His “complaints and requests for help were dismissed, mishandled, and not properly investigate, beginning with his own superiors,” the cop’s attorneys, Christina Reger and Richard Bazelon wrote in the complaint. “Defendants have done nothing but pay lip-service to their own policies, responding by announcing generically in a staff meeting that everyone should get along and be nice to each other.” Bazelon declined to comment beyond what was contained in the 47-page complaint, which recapped a veritable parade of horribles, most of them allegedly perpetuated by Kascik. Township attorney Steve Goodell of the law firm Parker McCay declined to comment on the lawsuit. A township-tapped law firm investigated Sherman’s, and others’, claims, but was only able to substantiate an allegation that Kascik viewed porn at work, the lawsuit said. Earlier this year, Sherman met with the Mercer County Prosecutor’s Office about opening an internal affairs investigation into Kascik. But it apparently never happened before Kascik retired in February, the lawsuit said.
‘Crazy Joe’ Spews Hate
Sherman says he grew to fear Kascik, an imposing figure who is portrayed in the complaint as a stonecold racist and a hot head who bullied subordinates with fear tactics.
Once, Kascik allegedly scolded Sherman during a staff meeting for sitting at the head of the table to “put him in his place,” the lawsuit says.
Kascik also allegedly carried a baseball bat around, the lawsuit stated, claiming he was “Crazy Joe” from the movie “Lean on Me.”
Kascik reportedly told colleagues he yearned to get into a “shootout” with a township resident who was known to suffer from mental health issues, and wanted to “slit his throat, gut him like a deer and wear his blood as war paint,” according to the lawsuit.
Kascik, apparently thinking he was above the law, also allegedly claimed he wanted to grow and sell marijuana on his 10-acre property, using a nearby pond to water the pot crops, the lawsuit stated.
Sherman remembered hearing Kascik make racist and offensive remarks to him as far back as 2006, while they were coming up the ranks, according to the lawsuit.
Kascik was riding in a cruiser with Sherman, who is half black and half white, and another office when Sherman claimed that Kascik joked about him having to make child support payments.
Kascik allegedly told Sherman that Father’s Day was confusing for him because he must “get 10 cards with all of the kids he has,” the lawsuit stated.
Sherman had one child at the time, the lawsuit said.
Those comments were nothing compared to some of the other things Kascik is accused of saying years later.
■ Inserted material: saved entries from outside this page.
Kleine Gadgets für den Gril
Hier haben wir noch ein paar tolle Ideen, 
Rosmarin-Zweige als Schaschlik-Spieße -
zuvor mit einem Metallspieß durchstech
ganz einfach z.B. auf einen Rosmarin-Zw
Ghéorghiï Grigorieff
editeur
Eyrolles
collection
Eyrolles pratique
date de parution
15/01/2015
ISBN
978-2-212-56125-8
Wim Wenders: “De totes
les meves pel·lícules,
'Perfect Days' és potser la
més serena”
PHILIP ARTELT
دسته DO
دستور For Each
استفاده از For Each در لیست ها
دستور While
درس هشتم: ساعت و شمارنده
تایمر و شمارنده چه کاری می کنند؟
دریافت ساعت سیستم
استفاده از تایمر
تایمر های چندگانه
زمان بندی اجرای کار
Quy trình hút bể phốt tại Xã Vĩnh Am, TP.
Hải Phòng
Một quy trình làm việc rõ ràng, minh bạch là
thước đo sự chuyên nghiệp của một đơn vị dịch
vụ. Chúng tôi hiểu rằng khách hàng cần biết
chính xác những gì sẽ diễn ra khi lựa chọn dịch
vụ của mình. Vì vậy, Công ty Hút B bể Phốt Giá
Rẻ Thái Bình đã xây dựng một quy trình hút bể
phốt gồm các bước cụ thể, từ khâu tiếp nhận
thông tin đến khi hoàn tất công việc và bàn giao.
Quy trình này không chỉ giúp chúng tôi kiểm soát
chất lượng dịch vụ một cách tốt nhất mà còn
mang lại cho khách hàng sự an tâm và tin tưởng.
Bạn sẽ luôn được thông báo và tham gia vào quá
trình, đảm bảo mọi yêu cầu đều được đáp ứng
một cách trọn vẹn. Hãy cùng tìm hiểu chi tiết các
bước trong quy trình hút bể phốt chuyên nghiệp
In January 2017, Kascik was in the lunchroom discussing a potential protest involving the NAACP and ACLU over the shooting of a Trenton teenager.
The complaint doesn’t name the teenager but Radazz Hearns, who once attended Titusville Academy and had a couple of encounters with Hopewell Township Police, was shot by police in August 2015, stirring outrage in the capital city.
Kascik, in the presence of Sherman, Detective Frank Tulko and Detective Louis Vastola, allegedly said, “When Al Sharpton and all of the other protesters show up, the only thing they need to do is call all the K9s from the other departments because black people don’t like dogs, and it’ll be like the sixties in the parking lot.”
Upon hearing those comments, Sherman, who was the only black cop in the department, said he “feared for his own well-being, but more importantly, feared for the well-being of any minority who might come into contact with Kascik,” the complaint said.
Sherman said he and other cops were in the lunchroom with Kascik again on Feb. 24, 2017, when he asked Detective Joseph Maccaquano how “things were” at Hopewell Valley Central High School.